The U.S. Air Force enlisted Air Center Helicopters’ H225s to conduct Special Operations training in elite offshore rescue operations - preparing them for real-life rescue operations in the field.
With its 16 H225s and 4 H125s, Air Center Helicopters is well known in the industry for its wide breadth of operational experience and capabilities - conducting everything from personnel recovery and medical evacuation in hostile military environments to firefighting and even carrying out scientific research on the ice sheets in Antarctica for the U.S. National Science Foundation. Recently, they supported a U.S. Air Force Special Operations Pararescue training unit, capstoning a rigorous skill level upgrade course - preparing them for rescue operations in more challenging offshore conditions.

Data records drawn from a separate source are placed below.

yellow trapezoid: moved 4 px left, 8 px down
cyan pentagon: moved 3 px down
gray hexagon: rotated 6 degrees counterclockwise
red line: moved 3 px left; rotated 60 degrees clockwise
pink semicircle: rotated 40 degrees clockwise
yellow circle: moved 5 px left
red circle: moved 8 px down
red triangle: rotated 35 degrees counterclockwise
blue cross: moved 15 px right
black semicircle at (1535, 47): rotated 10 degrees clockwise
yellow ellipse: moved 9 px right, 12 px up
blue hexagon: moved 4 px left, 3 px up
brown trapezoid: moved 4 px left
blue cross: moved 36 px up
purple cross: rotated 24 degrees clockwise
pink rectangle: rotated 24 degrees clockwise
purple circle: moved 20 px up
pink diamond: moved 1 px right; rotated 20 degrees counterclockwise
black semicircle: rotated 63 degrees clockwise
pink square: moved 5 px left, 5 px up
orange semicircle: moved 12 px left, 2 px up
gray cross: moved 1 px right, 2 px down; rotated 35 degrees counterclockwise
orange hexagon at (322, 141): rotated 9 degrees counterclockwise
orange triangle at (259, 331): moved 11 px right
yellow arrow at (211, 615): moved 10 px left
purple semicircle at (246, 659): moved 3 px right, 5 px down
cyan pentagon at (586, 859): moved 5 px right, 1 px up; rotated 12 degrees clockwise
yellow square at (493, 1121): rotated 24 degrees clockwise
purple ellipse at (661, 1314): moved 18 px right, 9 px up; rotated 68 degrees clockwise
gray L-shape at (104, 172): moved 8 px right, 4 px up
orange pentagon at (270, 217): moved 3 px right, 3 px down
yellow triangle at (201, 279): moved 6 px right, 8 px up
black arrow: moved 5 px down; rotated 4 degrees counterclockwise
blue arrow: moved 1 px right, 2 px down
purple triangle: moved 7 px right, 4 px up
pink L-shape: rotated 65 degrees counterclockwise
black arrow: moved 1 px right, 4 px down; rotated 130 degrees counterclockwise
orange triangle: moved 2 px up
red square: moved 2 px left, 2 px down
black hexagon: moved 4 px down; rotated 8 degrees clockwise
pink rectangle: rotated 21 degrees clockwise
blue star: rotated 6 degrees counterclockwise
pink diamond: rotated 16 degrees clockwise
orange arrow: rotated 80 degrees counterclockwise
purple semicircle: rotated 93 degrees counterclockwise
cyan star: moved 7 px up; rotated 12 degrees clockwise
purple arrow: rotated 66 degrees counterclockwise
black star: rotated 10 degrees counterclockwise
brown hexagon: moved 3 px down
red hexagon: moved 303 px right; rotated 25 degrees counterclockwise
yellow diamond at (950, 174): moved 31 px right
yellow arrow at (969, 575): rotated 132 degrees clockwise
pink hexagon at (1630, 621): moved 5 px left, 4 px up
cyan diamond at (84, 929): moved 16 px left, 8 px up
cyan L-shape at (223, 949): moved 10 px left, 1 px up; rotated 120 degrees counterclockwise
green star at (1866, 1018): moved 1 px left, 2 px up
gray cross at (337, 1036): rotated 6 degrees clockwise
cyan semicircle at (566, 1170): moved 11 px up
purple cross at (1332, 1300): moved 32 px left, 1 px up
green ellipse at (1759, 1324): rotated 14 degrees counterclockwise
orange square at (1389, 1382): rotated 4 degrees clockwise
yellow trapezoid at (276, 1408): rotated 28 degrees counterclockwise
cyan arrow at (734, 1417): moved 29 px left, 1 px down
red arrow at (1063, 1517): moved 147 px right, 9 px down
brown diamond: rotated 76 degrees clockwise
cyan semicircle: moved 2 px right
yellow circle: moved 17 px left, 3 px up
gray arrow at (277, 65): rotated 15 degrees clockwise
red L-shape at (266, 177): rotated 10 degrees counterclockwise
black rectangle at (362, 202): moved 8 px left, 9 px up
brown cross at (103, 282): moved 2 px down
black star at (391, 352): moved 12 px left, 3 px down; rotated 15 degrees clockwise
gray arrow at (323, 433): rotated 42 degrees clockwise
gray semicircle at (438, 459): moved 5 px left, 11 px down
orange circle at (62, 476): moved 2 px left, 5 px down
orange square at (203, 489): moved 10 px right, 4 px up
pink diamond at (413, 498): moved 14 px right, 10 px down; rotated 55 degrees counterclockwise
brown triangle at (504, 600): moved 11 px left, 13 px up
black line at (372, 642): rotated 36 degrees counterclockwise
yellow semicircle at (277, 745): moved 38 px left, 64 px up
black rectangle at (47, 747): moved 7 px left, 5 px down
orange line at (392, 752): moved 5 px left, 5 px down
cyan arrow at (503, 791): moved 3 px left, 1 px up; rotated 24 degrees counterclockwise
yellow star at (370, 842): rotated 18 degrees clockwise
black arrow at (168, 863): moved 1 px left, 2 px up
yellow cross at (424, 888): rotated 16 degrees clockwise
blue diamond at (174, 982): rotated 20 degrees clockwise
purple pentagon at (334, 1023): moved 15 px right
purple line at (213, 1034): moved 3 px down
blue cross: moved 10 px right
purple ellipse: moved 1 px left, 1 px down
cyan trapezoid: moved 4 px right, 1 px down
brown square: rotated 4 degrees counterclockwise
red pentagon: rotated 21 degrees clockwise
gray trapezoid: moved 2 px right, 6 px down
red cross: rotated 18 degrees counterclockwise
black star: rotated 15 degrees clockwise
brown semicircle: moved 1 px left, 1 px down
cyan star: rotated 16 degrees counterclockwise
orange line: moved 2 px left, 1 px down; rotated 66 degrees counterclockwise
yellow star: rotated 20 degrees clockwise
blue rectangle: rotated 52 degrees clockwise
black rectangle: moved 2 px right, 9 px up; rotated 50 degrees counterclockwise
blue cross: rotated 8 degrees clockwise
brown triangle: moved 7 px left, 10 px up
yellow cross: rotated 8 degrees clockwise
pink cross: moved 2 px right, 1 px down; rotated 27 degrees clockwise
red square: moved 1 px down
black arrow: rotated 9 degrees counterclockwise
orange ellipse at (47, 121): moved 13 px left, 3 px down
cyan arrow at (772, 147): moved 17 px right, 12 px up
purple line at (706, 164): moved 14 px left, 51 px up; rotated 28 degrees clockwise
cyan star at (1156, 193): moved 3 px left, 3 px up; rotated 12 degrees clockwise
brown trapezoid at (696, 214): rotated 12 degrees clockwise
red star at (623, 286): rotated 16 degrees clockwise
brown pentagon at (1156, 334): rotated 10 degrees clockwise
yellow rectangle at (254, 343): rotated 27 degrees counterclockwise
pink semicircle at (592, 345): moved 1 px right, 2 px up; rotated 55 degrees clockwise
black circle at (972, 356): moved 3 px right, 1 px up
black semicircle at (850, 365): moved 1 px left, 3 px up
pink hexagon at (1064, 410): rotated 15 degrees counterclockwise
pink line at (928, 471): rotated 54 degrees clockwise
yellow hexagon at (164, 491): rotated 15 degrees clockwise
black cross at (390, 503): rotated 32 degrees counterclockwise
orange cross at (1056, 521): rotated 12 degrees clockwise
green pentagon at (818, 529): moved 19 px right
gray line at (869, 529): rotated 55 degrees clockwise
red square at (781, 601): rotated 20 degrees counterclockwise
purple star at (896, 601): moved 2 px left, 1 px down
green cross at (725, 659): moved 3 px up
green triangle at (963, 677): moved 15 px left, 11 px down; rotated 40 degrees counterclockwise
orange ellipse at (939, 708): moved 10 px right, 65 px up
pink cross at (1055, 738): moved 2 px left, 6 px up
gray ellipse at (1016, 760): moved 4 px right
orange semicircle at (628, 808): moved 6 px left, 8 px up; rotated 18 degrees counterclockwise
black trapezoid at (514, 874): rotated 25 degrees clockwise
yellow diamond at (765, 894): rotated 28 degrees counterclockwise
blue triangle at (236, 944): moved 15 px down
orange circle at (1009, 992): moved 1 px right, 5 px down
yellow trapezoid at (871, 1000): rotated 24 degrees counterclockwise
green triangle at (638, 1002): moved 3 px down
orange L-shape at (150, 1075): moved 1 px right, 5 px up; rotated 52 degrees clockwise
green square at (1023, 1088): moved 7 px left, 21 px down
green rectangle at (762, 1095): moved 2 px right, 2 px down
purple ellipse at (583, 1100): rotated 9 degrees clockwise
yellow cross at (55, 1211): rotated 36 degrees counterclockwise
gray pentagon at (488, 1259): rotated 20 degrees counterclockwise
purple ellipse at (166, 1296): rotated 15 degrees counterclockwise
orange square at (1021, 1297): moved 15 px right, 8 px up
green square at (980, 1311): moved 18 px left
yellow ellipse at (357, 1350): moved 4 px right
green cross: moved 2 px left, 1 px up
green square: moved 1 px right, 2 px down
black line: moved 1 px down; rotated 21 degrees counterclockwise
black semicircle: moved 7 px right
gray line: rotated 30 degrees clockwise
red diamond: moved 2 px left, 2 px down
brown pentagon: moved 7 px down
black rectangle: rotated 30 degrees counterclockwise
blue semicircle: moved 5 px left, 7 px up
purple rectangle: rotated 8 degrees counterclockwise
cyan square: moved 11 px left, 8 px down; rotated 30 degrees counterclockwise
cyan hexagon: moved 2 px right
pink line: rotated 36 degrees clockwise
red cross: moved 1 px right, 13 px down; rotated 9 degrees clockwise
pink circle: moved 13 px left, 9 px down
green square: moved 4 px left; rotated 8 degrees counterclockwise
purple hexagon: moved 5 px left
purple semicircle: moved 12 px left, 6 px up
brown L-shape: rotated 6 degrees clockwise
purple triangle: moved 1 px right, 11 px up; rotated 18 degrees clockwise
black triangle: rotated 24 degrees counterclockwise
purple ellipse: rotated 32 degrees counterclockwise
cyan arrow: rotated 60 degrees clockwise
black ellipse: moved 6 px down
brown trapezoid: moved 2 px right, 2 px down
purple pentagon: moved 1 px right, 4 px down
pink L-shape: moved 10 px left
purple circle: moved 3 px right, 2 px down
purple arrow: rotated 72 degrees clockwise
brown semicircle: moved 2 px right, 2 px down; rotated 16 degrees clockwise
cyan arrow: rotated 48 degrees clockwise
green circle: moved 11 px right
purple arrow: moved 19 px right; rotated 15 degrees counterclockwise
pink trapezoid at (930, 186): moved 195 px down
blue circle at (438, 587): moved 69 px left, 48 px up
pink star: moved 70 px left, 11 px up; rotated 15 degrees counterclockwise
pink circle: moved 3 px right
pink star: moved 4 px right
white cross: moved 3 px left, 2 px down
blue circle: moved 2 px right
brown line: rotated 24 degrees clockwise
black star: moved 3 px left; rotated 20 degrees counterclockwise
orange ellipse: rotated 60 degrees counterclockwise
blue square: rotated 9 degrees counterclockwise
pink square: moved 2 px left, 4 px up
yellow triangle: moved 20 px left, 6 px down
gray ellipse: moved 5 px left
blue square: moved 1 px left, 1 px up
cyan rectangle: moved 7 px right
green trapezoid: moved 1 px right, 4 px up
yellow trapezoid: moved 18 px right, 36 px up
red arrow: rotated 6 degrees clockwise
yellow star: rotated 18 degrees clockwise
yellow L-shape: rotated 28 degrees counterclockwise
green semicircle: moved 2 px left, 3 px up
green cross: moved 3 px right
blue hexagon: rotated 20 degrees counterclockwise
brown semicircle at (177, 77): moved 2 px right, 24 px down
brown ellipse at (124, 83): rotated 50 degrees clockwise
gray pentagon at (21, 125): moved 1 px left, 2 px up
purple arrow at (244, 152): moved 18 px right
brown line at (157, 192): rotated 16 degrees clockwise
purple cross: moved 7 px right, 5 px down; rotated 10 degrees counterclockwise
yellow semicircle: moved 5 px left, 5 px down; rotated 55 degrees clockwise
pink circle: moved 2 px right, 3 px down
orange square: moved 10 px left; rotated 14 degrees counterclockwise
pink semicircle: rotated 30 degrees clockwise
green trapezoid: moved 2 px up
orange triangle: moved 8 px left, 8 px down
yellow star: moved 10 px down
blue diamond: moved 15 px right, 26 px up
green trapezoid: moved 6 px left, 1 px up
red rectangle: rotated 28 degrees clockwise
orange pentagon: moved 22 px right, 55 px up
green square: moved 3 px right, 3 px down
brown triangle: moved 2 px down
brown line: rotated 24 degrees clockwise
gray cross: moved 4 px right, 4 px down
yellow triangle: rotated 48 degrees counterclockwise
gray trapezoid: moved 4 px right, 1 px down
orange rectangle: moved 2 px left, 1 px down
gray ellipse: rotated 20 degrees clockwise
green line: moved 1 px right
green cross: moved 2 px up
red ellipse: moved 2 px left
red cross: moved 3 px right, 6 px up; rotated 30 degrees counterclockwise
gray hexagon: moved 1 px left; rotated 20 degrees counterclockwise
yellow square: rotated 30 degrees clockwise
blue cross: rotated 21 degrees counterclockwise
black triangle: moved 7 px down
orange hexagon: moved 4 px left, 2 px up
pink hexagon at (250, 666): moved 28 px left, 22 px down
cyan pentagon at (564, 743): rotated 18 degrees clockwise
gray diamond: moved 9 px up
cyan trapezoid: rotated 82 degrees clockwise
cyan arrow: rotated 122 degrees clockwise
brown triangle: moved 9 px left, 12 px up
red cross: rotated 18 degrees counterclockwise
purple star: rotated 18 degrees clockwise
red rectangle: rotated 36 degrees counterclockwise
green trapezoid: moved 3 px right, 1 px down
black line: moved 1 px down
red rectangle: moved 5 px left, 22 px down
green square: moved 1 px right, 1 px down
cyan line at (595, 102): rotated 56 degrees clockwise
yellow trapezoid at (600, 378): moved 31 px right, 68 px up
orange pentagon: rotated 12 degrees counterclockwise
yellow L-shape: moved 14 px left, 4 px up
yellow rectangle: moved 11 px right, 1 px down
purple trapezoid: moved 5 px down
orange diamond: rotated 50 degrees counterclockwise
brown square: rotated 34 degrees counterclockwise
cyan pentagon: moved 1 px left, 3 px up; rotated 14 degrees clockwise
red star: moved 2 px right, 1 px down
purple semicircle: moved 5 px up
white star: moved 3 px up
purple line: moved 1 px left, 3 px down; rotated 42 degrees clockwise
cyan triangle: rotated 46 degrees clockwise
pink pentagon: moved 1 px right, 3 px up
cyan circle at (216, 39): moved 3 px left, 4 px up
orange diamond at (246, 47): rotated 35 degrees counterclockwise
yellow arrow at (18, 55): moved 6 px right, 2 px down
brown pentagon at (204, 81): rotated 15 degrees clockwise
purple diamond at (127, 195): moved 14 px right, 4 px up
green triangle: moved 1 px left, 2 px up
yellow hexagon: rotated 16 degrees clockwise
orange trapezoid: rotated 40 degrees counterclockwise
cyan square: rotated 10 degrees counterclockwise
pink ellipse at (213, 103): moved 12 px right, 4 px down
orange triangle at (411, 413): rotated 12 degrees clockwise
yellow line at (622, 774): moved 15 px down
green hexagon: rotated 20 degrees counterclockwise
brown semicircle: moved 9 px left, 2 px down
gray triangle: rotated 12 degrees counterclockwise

Premier rescue unit for the U.S. Air Force
As part of the Special Warfare community, Pararescuemen or “PJs” as they’re referred to, are highly skilled tactical and technical rescue specialists with advanced medical capabilities. PJs are relied on in the Department of Defense and the U.S. Air Force to retrieve injured airmen in challenging and potentially hostile conditions. With expertly honed skills in parachuting, combat scuba diving, high angle rescue, and emergency medical care, they regularly undergo training to sharpen their abilities - making them a truly formidable rescue team.
H225: the ideal training helicopter
To prepare these special operators for real-world military operations, the U.S. Air Force called on the help of Air Center’s H225s for this recent course in offshore rescue. “With each class consisting of 12 people, the H225 is the ideal aircraft for this type of mission; with its ability to fly longer-duration missions and still pick up that amount of people without having to go back and forth for fuel, the H225 is really a one stop shop,” said Ben Fox, Special Missions Assistant Program Manager at Air Center.
Over the five-day session, the upgrade course consisted of multiple operational situations where pararescuemen were called on to use advanced tactical solutions to confront challenging missions, such as stranded boats or downed aircraft with injured passengers afloat in remote offshore locations. Pararescuemen sometimes parachuted down, other times deployed from the helicopter into the water, where they could medically assess the patients and radio for the H225 to recover both patient and PJ, hoisting them up from the water and into the safety of the cabin.
“Since Air Center is also involved in personnel recovery in Africa, it’s happened that we’ve seen these guys from the very beginning of their training all the way through to actual operations in the field,” said Fox. “They train on the H225 and then see these same helicopters again in their real-world rescue missions abroad.”
Experience and reliability with the H225
“It’s important to have an experienced crew for these types of missions - who know what the PJs in the water need - as well as a reliable helicopter. Our maintenance personnel keep us in the air at a 99 percent mission capable rate, which speaks volumes about the ease of maintenance and the skill of our guys,” said Fox. Air Center has contracted Airbus Helicopters to meet the material support and spare parts requirements of their helicopters, including a dedicated spare parts consignment stock. Currently 13 of Air Center’s 16 H225s in the fleet are covered by HCare.